Diálogo do cotidiano sobre temas diversos

Quando o espírito não se direciona naturalmente para o futuro, tornamo-nos velhos.
Gustave Flaubert

Fernando Augusto é leitor assíduo dos blogs semanais. Disse-me que os lê há mais de cinco anos. Conheci-o em uma das copiadoras universitárias nos anos 2000. Presentemente é competente tradutor de textos técnicos em inglês. Após confraternização, mercê do encontro, fomos a um café próximo de minha casa, local sempre estimulante para o fluir das ideias. Ouvi-o externar suas posições sobre meus textos. Apesar de elogios, considera muitos dos temas eruditos demais para seu gosto. Essa opinião não o impede de ir à leitura todos os sábados pela manhã.

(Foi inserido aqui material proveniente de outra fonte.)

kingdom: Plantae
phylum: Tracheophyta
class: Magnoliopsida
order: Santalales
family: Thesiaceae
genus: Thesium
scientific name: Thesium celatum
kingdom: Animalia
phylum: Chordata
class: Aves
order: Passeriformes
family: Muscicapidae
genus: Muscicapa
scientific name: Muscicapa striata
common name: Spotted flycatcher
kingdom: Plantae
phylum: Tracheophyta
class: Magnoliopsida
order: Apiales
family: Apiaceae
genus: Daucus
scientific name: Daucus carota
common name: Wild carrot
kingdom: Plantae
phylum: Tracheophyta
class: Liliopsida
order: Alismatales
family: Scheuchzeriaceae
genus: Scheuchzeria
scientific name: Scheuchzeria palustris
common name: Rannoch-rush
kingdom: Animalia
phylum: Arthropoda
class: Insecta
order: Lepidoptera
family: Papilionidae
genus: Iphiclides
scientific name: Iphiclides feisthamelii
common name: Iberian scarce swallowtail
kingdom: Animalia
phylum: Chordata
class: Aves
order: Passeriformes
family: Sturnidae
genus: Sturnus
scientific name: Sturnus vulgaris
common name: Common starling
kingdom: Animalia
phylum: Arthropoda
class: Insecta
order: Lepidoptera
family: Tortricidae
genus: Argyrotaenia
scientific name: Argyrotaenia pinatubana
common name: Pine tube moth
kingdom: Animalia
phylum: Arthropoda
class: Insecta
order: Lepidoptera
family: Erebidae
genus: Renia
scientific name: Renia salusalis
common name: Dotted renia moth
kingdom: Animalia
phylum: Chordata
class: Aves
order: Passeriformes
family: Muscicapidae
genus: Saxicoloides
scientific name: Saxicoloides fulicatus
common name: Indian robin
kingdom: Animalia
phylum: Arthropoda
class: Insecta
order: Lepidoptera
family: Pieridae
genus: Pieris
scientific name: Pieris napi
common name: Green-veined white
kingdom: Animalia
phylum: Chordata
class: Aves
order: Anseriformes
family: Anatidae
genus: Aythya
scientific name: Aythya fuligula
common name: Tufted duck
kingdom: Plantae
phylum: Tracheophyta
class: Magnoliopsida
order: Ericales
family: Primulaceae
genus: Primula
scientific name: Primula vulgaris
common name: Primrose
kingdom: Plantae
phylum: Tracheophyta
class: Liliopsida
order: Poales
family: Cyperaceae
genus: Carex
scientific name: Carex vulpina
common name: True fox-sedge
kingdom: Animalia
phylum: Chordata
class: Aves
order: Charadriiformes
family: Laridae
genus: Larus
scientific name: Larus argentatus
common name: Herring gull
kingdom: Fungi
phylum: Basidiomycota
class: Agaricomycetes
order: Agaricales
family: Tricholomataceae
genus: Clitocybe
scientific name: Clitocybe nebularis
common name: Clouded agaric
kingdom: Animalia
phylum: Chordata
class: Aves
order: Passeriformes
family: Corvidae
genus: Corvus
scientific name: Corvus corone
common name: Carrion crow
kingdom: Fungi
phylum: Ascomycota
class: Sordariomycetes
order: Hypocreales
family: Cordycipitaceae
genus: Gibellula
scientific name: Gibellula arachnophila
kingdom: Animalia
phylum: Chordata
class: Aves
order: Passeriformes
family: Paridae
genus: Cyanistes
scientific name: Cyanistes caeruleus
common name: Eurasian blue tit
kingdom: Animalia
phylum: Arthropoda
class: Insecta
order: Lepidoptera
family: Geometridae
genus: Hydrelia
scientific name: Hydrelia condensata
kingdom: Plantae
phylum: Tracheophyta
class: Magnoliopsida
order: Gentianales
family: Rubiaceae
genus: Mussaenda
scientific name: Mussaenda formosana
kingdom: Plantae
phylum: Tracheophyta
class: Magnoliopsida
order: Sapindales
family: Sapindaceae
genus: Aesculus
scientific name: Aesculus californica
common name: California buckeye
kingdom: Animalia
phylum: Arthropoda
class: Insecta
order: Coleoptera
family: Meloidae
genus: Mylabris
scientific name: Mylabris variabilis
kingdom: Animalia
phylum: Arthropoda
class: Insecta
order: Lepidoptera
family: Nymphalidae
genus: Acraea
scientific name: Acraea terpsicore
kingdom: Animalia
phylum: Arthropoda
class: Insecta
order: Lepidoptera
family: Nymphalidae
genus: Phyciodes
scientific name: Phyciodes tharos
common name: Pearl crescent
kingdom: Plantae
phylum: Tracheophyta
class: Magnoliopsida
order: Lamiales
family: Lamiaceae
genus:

Perguntei-lhe a causa do retorno semanal ao meu blog, considerando-se a ressalva apontada, e a resposta foi pronta: “Gosto deles e me fazem bem nesse emaranhado de besteirol que lemos diariamente pela internet” (sic). Quis saber mais. Falou-me que não mais lê jornais ou revistas, tampouco assiste à TV aberta, salvo um ou outro programa da TV Cultura. Perguntei-lhe qual a maneira que empregava para estar a par do cotidiano do país e do momento político e econômico. Disse-me que através da internet e dos noticiários radiofônicos matutinos e vespertinos. Causou-me surpresa o fato de ler noticiário pela internet ouvindo música erudita pelo YouTube. Sempre há esperanças.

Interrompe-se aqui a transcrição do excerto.